Not only is there uncertainty introduced through the measurements, but there is also uncertainty in the dynamics of the system. While we can derive a dynamics model that, in theory, describes the motion of the system, there are typically sources of uncertainty that make this dynamics model not perfect. For instance, there may be things that are not captured in the model (e.g., wind affecting an aircraft, ice on the road that affects a vehicle’s tire friction). We refer to the uncertainty in the dynamics model as process noise.

Moreover, the measurements may only provide a signal to part of the state (e.g., GPS readings provide information on position but not velocity). So we need to also estimate part of the state that we may not be able to directly measure.

Problem set up#

Let us set up this state estimation problem more formally. To start off, let us consider a discrete-time setting. Suppose we have a dynamical system with state vector \(x_t\in \mathbb{R}^n\), control input \(u_t\in\mathbb{R}^m\) and measurement \(y_t\in \mathbb{R}^p\) at time step \(t\). Let \(u_0,u_1,\ldots,u_{t-1}\) denote a sequence of control inputs the system executes right before timestep \(t\). This is assumed to be known (since we get to choose the controls to execute). And let \(y_1, y_2,\ldots, y_t\) denote a sequence of measurements up until timestep \(t\).

Then, the goal is to develop an algorithm that takes in \(u_0,u_1,\ldots,u_{t-1}\) and \(y_1, y_2,\ldots, y_t\) to estimate the state \(x_t\) at timestep \(t\) with some estimate \(\hat{x}_t \sim p(\hat{x}_t \mid \text{past controls}, \text{past and current obsevations})\) such that the error between the true and estimated state \(\| x_t - \hat{x}_t\|\) is “as small as possible”.

(Saved data entries)
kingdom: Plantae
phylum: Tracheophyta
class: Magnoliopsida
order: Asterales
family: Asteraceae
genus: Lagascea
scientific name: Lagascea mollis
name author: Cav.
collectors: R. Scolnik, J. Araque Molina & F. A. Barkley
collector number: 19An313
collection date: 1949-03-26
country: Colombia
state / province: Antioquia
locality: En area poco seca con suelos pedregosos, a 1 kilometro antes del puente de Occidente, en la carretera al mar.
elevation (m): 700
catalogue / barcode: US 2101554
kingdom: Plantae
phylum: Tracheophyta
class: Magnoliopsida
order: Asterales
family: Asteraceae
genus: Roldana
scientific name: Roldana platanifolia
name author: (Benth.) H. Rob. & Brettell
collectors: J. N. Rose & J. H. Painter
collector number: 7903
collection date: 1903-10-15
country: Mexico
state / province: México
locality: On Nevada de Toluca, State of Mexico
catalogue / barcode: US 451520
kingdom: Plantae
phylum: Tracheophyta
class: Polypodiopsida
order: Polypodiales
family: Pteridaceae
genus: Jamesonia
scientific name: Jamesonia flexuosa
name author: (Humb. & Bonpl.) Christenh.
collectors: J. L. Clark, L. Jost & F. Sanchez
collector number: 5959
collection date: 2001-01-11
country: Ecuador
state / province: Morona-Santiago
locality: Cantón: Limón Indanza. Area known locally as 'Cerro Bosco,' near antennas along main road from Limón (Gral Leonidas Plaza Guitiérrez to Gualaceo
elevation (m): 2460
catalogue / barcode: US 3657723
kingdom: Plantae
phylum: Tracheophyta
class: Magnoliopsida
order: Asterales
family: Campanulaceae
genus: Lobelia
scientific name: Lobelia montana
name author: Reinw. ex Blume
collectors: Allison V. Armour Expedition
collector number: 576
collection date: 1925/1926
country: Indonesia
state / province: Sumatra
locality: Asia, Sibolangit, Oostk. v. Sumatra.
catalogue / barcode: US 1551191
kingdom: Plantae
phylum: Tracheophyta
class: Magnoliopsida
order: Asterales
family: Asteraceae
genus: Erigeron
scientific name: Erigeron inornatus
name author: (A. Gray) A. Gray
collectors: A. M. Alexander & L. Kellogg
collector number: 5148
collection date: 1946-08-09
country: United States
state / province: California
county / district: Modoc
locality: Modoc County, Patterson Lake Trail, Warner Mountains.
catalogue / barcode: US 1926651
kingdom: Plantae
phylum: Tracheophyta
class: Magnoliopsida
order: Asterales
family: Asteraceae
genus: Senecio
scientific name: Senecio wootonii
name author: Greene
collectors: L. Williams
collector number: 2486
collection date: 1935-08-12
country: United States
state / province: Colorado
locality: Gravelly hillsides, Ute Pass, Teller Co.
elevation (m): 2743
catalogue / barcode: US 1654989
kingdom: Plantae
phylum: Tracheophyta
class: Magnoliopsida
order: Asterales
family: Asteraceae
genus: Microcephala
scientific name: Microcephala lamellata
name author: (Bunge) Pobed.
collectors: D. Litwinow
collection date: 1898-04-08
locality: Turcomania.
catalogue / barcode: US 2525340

**Prompt:** In the state estimation text, what is the uncertainty in the dynamics model called?

**Completed exercise:** Process noise.